そう思うと、街での暮らしが今より少し楽しみになりませんか?
11/18(土)・19(日)は「STREET PLACE CHALLENGE」開催
来る11月18日・19日は「TOKOROZAWA STREET PLACE」の経験を踏まえ、「STREET PLACE CHALLENGE」が開催されます。所沢市都市計画課が策定する「所沢駅周辺グランドデザイン」を踏まえつつ、建築家/RFA主宰・藤村龍至さん、ハートビートプラン・園田聡さん、そして今回ご紹介した飯石さんという3人の専門家が仕掛けます。
2回目となる今回は、七五三の子ども達で賑わう所澤神明社・旧市役所前・元町コミュニティ広場を繋ぎ、ローカルのコンテンツが集まるマーケットと居心地の良い空間を提案。
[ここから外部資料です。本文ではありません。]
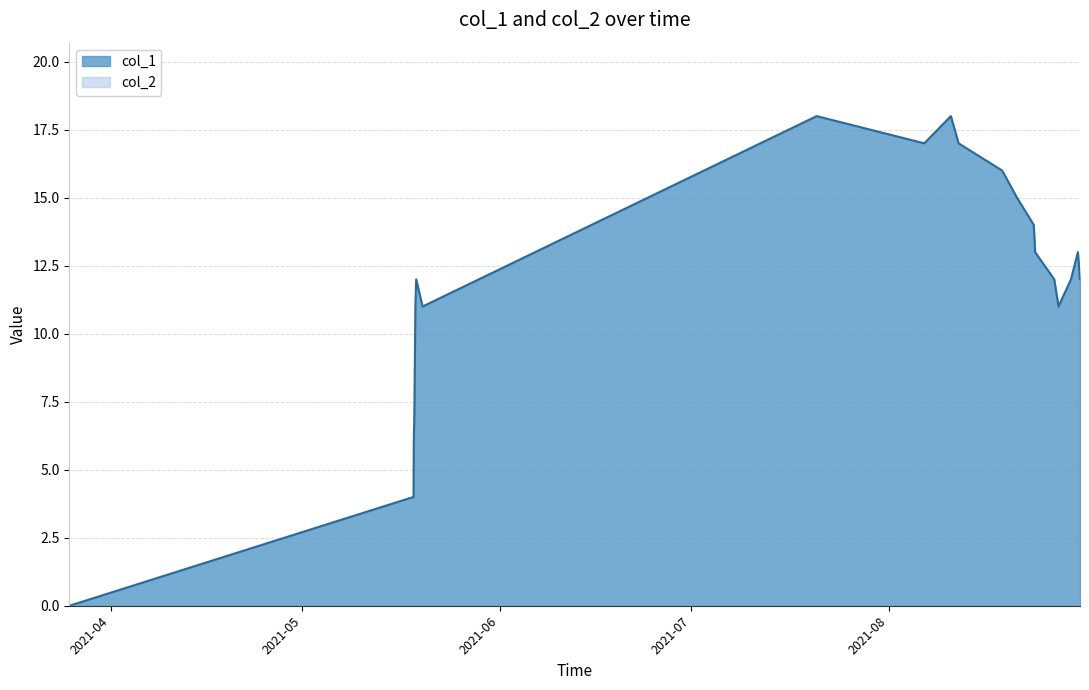

What is the maximum value for col_1?

18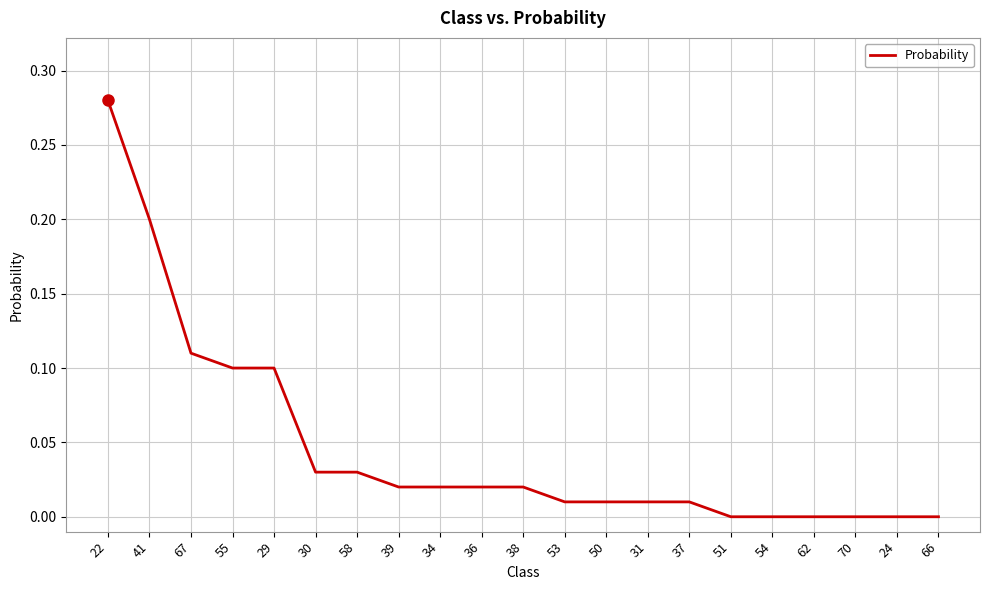

What position from the right is 55?

18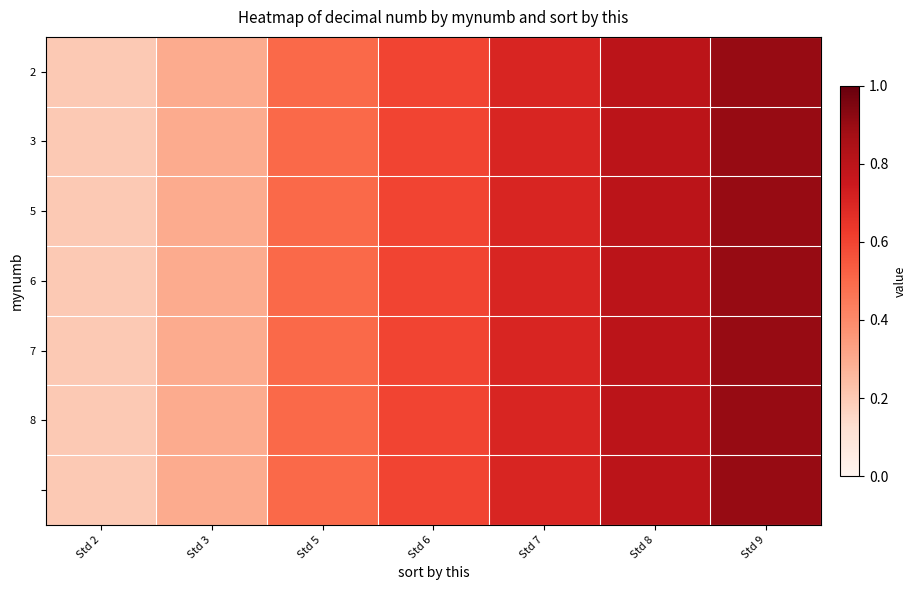

Which series has the largest total across all categories?

2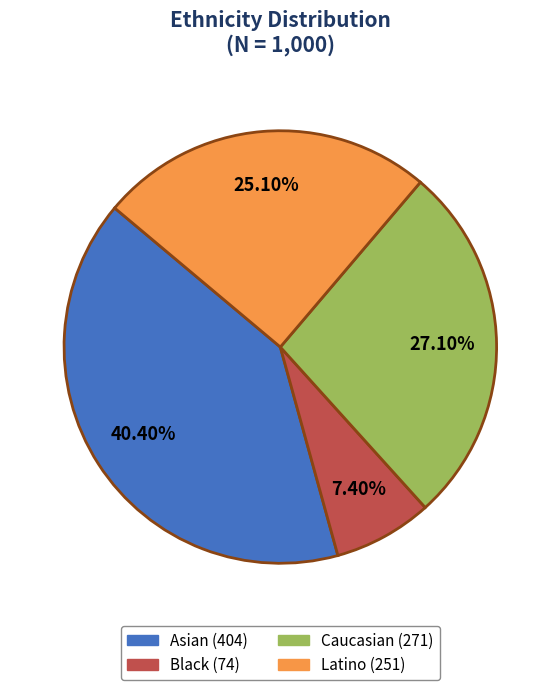

Is there any slice that represents more than half of the pie?

No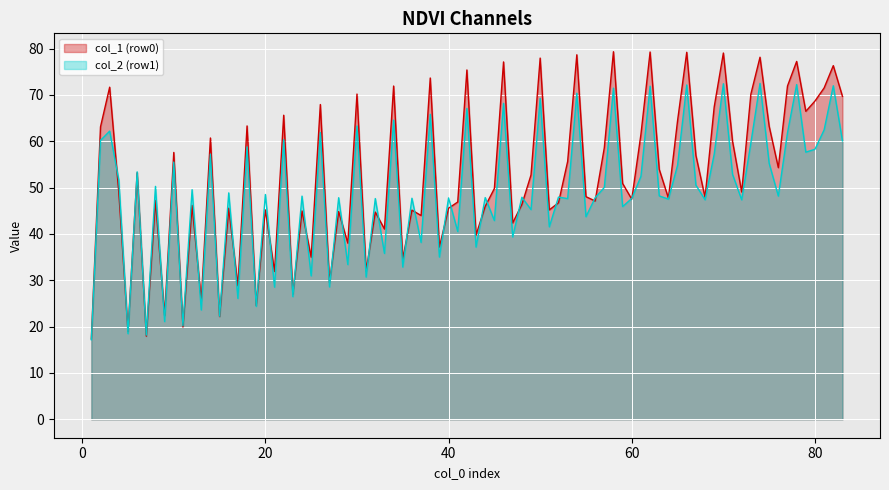

List the series in order of their peak value, highest first.

col_1 (row0), col_2 (row1)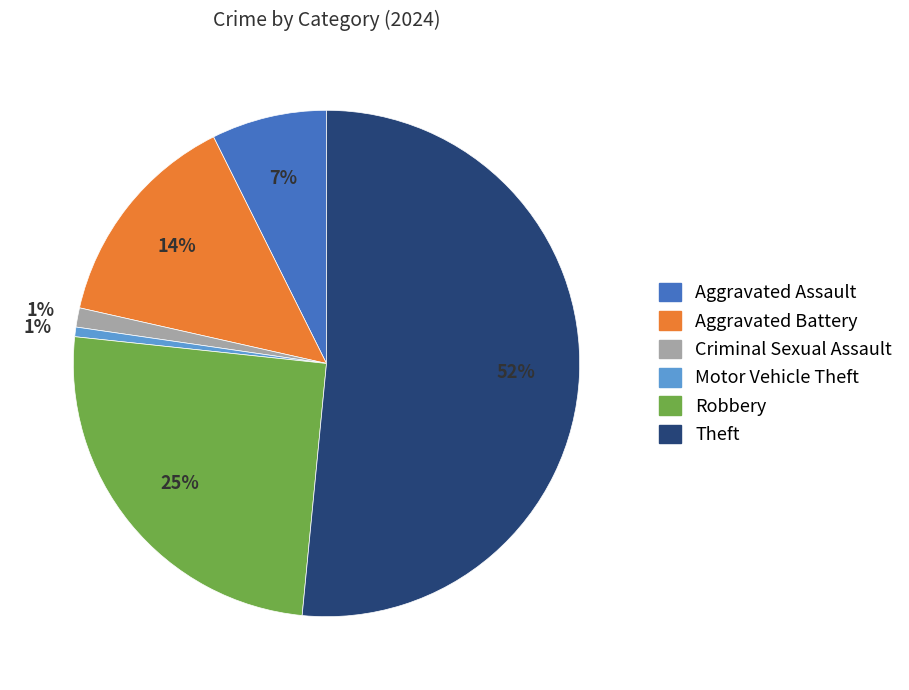

To the nearest percent, what is the average slice percentage?

17%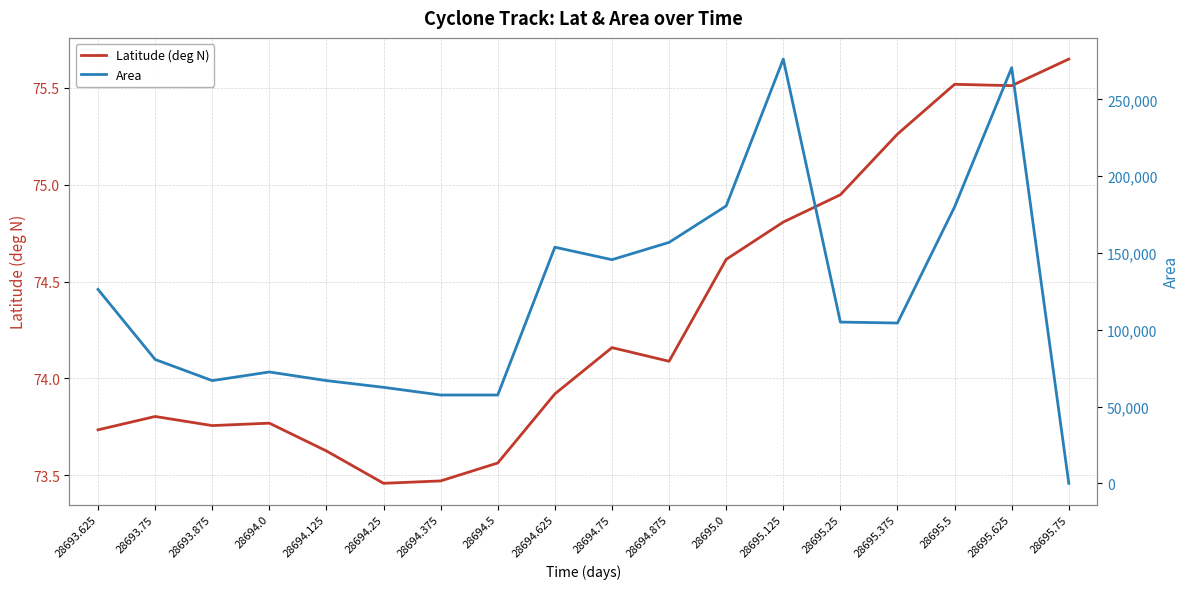

What is the label of the 10th point from the right?

28694.625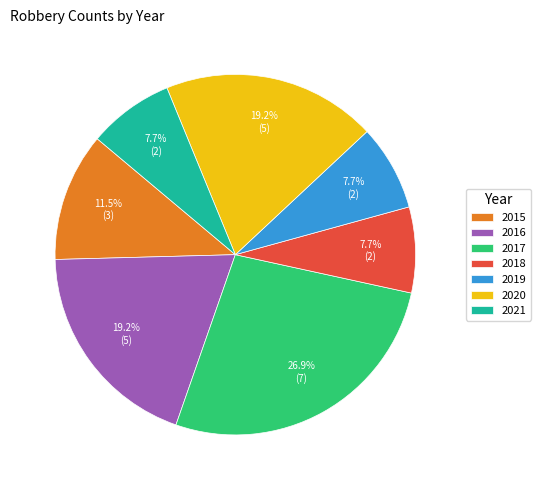

What is the ratio of the value at 2018 to the value at 2016?

0.4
イベントと日常を繋ぎます。
また、この2日間「TOKOROZAWA DESIGN WALK」という名称で市内7カ所でイベントが行われています。現在、参加予定の各所でガイドマップを配布中です。ぜひ手に入れて街歩きを楽しんでください!
https://www.city.tokorozawa.saitama.jp/kurashi/jutaku/chushinshigaichi/TSP2023.html
飯石藍さん プロフィール
公共R不動産メディア事業部マネージャー/株式会社nest取締役
所沢市立美原中卒業、埼玉県立川越女子高校卒業、上智大学文学部新聞学科卒業。
公共空間にまつわる実践型メディア「公共R不動産」にて、公共空間活用のリサーチ&情報発信、発注のプロセスデザイン、「公共空間逆プロポーザル」など、公共空間のクリエイティブな活用に向けた様々な事業を企画推進。
また、豊島区の南池袋公園・グリーン大通りを中心とした社会実装プログラム「IKEBUKURO LIVING LOOP」にて、社会実験をハード整備や都市政策につなげ、公共性・寛容性あふれるパブリックスペースを生み出すべく地元企業と協業して推進中。
共著書に『公共R不動産のプロジェクトスタディ 公民連携のしくみとデザイン 』(学芸出版社)。